Ask HN: What is best alternative for Google Groups? - neduma

Looking for google groups alternative for open source discussion with lot of code syntax highlighting feature. thanks.
======
markfrwc
Please check out: [https://groups.io](https://groups.io). We support
markdown/code syntax highlighting, Github integration, member sync with Slack,
and lots more.

------
joeyspn
NodeBB[0] and Discourse[1] are good alternatives... They have a lot of
integrations including github and syntax highlighting

[0] [https://github.com/NodeBB/NodeBB](https://github.com/NodeBB/NodeBB)

[1] [http://discourse.org](http://discourse.org)

------
ThunderDan
I recently moved a google group to Google Plus Communities[0]. It's a free
option and all your community members already have a google login.

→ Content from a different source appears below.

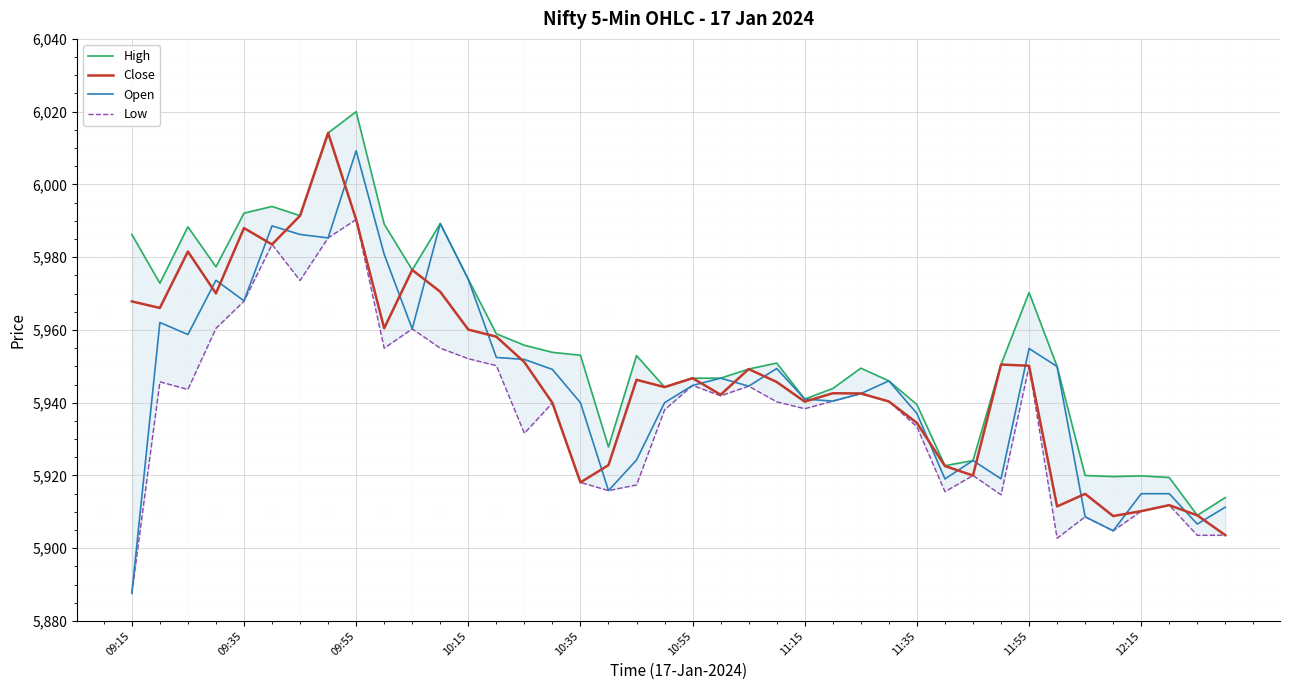

What is the sum of all Close values?

237898.6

[0] [https://plus.google.com/communities](https://plus.google.com/communities)

------
anukulrm
This wouldn't work for larger projects, but if it's a smaller project, maybe
Slack[0]? It has a pretty good free-tier as well.

[0]: [https://slack.com/](https://slack.com/)

------
hkarthik
Discourse maybe a good choice:
[http://www.discourse.org/](http://www.discourse.org/)

You will need to pay to host it though.